Will your DH listen if you tell him you need to work up to this? I'm guessing that it might have as much to do with you being there for him as it does with you being there for SS. Have you had any time with this therapist solo? Perhaps if you have a session or two by yourself, the therapist can get a better idea of the situation and your part in it, and your DH will see that you are in this together.

And, of course SS is going to abhor having either of you involved in these sessions. Picking through all of this is incredibly embarrassing. Abused kids feel a horrible sense of shame and sometimes conflicting feelings of attraction and affection. He's not going to want you or his dad to see that, and he will feel violated and vulnerable and exposed. But when he realizes that you both have his back anyway, he can begin to come around.

I'll tell you what, seeing my aunt (who, at the time, I hated) break down bawling in one of our sessions had quite the profound effect on me. I saw her as human for the first time, and not some overbearing evil witch who was only out to impose herself on me. I started to respect her because I knew she was hurting, too, and she was doing her best anyway.

praying's picture

THats the part I am afraid.

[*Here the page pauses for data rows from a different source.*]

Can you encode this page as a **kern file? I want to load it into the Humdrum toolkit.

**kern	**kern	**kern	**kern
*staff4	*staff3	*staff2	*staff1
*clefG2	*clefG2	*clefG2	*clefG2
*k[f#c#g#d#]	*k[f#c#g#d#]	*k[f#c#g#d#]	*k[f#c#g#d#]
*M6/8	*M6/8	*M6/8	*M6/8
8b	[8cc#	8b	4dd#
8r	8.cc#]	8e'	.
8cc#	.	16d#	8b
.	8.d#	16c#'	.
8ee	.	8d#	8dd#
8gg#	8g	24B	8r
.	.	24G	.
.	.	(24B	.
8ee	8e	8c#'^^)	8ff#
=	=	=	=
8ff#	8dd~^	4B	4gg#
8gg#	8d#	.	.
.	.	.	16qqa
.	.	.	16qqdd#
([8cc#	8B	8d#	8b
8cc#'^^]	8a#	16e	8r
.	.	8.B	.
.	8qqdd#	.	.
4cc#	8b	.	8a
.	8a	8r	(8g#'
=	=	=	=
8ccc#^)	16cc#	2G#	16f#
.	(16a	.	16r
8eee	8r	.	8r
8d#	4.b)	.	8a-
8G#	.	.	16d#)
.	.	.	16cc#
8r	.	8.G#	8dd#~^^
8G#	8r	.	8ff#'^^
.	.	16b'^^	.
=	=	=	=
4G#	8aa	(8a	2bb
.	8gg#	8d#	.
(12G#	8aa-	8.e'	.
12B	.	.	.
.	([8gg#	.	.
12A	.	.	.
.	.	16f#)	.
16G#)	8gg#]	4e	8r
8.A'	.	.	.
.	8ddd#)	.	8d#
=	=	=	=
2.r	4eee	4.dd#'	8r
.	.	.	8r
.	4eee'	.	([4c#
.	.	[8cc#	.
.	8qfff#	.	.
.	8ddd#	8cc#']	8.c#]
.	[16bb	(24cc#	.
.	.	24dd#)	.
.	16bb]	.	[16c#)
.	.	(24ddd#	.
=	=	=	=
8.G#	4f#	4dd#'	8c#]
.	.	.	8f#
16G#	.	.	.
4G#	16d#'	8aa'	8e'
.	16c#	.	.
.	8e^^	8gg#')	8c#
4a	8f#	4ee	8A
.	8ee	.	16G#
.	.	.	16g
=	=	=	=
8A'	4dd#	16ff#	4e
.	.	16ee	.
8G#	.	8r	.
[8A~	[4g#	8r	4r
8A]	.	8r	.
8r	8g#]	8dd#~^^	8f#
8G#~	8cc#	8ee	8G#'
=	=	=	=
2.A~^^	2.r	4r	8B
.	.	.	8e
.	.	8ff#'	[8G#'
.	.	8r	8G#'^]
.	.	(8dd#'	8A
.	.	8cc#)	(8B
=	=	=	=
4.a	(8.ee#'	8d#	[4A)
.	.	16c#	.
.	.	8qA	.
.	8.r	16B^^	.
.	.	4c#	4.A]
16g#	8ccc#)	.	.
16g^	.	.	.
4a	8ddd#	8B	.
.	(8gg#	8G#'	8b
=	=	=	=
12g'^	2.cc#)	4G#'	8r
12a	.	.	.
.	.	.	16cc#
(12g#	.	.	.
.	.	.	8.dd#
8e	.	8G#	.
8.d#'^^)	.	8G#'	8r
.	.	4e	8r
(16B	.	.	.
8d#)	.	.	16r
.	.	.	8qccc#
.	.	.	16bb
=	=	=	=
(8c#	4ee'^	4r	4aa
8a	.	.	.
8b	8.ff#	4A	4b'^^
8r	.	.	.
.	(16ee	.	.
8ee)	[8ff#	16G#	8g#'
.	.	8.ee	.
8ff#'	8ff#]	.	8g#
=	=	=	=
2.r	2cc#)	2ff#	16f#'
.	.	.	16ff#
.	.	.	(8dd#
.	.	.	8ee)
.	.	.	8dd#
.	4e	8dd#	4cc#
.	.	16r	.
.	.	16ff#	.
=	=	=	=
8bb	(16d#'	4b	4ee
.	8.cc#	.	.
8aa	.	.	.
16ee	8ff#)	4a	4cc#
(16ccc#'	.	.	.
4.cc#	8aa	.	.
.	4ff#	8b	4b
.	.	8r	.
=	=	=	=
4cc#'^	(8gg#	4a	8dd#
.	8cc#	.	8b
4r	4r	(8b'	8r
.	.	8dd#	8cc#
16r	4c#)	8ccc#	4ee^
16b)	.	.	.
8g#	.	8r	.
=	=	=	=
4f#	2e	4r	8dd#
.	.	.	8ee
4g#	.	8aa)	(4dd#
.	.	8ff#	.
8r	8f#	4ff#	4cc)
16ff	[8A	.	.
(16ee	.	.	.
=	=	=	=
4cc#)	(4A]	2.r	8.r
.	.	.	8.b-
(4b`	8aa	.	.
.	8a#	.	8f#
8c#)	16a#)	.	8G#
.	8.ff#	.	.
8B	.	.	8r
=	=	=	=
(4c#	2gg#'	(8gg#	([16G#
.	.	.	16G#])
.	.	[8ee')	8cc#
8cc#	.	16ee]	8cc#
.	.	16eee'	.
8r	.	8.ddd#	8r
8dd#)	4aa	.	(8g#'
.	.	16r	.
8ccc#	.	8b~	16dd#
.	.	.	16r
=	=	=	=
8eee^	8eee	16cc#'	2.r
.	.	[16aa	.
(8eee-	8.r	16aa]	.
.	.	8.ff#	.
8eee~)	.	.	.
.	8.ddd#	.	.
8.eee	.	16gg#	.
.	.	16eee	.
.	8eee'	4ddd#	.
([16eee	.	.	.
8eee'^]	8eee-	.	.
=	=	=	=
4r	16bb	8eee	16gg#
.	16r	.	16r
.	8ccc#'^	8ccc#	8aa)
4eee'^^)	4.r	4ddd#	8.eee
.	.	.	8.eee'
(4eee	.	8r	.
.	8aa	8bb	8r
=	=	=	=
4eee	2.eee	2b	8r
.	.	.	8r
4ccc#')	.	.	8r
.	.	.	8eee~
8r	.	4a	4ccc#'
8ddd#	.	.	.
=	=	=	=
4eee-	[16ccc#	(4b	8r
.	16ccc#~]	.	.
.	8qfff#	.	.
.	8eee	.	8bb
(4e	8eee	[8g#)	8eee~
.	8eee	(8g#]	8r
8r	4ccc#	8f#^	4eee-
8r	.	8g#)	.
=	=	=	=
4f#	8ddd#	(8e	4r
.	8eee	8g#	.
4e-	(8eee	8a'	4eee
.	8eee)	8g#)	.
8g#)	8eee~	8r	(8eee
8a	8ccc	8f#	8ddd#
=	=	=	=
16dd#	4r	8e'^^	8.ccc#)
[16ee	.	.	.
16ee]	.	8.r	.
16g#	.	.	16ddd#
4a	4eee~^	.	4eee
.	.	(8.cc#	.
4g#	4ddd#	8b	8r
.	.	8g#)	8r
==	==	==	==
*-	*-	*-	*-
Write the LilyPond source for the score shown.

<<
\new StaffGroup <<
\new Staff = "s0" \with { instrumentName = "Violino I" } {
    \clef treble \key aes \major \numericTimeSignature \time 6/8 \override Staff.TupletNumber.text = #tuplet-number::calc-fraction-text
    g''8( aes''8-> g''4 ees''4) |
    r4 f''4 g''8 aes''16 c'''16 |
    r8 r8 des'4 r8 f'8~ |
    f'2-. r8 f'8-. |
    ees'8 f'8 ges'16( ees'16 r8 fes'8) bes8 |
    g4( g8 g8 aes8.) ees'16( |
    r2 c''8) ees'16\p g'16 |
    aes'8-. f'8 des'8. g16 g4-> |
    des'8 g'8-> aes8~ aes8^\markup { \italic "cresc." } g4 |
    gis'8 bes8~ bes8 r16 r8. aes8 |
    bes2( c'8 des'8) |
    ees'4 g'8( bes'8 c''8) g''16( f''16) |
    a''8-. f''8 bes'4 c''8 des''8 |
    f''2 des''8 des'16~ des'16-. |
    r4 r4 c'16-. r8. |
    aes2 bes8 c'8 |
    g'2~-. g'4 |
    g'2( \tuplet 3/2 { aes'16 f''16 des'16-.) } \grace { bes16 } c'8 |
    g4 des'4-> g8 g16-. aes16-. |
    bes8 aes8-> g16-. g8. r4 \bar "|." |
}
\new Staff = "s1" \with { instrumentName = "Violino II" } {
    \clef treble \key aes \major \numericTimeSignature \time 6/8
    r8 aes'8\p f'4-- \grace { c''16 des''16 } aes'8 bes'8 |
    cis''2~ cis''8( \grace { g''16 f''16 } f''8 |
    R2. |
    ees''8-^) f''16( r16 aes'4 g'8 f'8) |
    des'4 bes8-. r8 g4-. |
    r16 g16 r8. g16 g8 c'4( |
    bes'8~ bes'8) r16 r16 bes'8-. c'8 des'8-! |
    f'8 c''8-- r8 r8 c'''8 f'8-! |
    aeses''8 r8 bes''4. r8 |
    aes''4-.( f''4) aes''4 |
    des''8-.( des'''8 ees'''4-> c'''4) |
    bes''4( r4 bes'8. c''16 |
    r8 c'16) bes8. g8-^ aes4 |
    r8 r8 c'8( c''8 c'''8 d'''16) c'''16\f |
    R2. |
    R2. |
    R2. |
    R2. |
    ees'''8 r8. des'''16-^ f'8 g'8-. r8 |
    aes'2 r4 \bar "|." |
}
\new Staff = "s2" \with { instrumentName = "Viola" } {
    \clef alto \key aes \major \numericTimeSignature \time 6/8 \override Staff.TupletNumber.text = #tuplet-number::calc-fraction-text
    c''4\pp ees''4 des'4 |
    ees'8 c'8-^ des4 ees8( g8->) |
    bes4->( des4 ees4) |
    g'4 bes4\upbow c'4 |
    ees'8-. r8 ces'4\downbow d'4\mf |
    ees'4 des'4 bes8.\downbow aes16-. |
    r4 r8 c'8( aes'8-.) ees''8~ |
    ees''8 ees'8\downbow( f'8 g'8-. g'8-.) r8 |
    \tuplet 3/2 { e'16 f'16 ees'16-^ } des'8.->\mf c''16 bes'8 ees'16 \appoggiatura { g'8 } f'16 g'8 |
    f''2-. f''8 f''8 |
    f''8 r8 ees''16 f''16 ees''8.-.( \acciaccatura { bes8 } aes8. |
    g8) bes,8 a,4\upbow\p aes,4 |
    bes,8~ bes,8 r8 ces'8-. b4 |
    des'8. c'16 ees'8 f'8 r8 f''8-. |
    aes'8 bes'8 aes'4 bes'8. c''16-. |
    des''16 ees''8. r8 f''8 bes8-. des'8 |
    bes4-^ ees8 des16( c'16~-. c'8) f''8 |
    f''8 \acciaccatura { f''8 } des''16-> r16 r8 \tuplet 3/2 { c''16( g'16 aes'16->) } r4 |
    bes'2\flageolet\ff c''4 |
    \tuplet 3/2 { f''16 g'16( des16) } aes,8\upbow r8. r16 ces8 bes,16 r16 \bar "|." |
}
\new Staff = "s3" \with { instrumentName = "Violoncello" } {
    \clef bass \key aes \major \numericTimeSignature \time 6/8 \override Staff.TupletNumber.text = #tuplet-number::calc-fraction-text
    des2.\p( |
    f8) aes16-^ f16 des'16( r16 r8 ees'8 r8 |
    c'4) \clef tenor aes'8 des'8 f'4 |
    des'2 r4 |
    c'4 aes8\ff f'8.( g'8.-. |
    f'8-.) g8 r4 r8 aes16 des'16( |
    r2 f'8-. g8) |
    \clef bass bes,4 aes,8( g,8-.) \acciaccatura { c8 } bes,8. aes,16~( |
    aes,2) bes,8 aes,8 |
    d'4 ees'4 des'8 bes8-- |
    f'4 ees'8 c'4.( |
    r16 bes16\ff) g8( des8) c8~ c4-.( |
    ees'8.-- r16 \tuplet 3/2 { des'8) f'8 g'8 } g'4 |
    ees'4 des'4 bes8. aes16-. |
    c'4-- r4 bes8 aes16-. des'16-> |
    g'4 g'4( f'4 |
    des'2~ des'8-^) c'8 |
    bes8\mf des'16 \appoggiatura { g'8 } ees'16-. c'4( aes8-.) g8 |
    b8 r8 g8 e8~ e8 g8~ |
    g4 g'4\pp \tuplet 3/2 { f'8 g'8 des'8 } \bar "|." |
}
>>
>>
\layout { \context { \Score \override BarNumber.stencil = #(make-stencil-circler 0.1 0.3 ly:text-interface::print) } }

I am not emotionally ready to listen to some of the orrible things that may come up. I dont want to break down in front of Ss. It will just make him feel worse. I think I am going to argue it that way. That I will just make things worse because I am too emotional.

stepmomto3bioto1's picture

Is it at all possible to talk with the therapist about your reservations/feelings before this event? Perhaps the therapist can give you some more insight on it all before it happens. I do agree tho that you need to feel ok with it first. Best of luck!